(Records from a dataset)
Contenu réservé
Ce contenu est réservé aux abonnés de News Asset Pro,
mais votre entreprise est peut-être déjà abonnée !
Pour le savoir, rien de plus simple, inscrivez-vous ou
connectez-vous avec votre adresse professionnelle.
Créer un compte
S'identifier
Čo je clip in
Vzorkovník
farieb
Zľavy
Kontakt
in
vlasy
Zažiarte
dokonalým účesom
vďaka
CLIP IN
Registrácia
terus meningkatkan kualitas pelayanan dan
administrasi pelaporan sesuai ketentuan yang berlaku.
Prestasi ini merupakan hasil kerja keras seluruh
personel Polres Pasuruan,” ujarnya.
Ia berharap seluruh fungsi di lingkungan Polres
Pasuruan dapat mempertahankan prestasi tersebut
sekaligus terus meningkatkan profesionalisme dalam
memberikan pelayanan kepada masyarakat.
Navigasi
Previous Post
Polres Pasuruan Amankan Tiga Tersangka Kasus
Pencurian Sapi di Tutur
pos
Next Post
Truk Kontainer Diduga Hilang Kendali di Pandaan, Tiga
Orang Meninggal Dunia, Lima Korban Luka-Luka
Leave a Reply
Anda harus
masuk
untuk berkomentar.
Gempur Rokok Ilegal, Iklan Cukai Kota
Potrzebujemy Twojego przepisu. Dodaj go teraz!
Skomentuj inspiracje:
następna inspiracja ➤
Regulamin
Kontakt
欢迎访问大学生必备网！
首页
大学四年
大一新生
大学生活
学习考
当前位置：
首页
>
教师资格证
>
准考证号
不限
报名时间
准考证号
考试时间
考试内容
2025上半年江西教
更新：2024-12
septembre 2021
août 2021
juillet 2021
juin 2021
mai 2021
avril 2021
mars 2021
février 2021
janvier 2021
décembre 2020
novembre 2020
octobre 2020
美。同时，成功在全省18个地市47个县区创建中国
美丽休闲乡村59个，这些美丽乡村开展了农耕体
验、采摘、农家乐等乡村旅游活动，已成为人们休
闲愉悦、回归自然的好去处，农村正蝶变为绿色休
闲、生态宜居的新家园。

(Job item) Rewrite every line of the records above as a numbered list, omitting any blank lines.

(Answer below)
1. Contenu réservé
2. Ce contenu est réservé aux abonnés de News Asset Pro,
3. mais votre entreprise est peut-être déjà abonnée !
4. Pour le savoir, rien de plus simple, inscrivez-vous ou
5. connectez-vous avec votre adresse professionnelle.
6. Créer un compte
7. S'identifier
8. Čo je clip in
9. Vzorkovník
10. farieb
11. Zľavy
12. Kontakt
13. in
14. vlasy
15. Zažiarte
16. dokonalým účesom
17. vďaka
18. CLIP IN
19. Registrácia
20. terus meningkatkan kualitas pelayanan dan
21. administrasi pelaporan sesuai ketentuan yang berlaku.
22. Prestasi ini merupakan hasil kerja keras seluruh
23. personel Polres Pasuruan,” ujarnya.
24. Ia berharap seluruh fungsi di lingkungan Polres
25. Pasuruan dapat mempertahankan prestasi tersebut
26. sekaligus terus meningkatkan profesionalisme dalam
27. memberikan pelayanan kepada masyarakat.
28. Navigasi
29. Previous Post
30. Polres Pasuruan Amankan Tiga Tersangka Kasus
31. Pencurian Sapi di Tutur
32. pos
33. Next Post
34. Truk Kontainer Diduga Hilang Kendali di Pandaan, Tiga
35. Orang Meninggal Dunia, Lima Korban Luka-Luka
36. Leave a Reply
37. Anda harus
38. masuk
39. untuk berkomentar.
40. Gempur Rokok Ilegal, Iklan Cukai Kota
41. Potrzebujemy Twojego przepisu. Dodaj go teraz!
42. Skomentuj inspiracje:
43. następna inspiracja ➤
44. Regulamin
45. Kontakt
46. 欢迎访问大学生必备网！
47. 首页
48. 大学四年
49. 大一新生
50. 大学生活
51. 学习考
52. 当前位置：
53. 首页
54. >
55. 教师资格证
56. >
57. 准考证号
58. 不限
59. 报名时间
60. 准考证号
61. 考试时间
62. 考试内容
63. 2025上半年江西教
64. 更新：2024-12
65. septembre 2021
66. août 2021
67. juillet 2021
68. juin 2021
69. mai 2021
70. avril 2021
71. mars 2021
72. février 2021
73. janvier 2021
74. décembre 2020
75. novembre 2020
76. octobre 2020
77. 美。同时，成功在全省18个地市47个县区创建中国
78. 美丽休闲乡村59个，这些美丽乡村开展了农耕体
79. 验、采摘、农家乐等乡村旅游活动，已成为人们休
80. 闲愉悦、回归自然的好去处，农村正蝶变为绿色休
81. 闲、生态宜居的新家园。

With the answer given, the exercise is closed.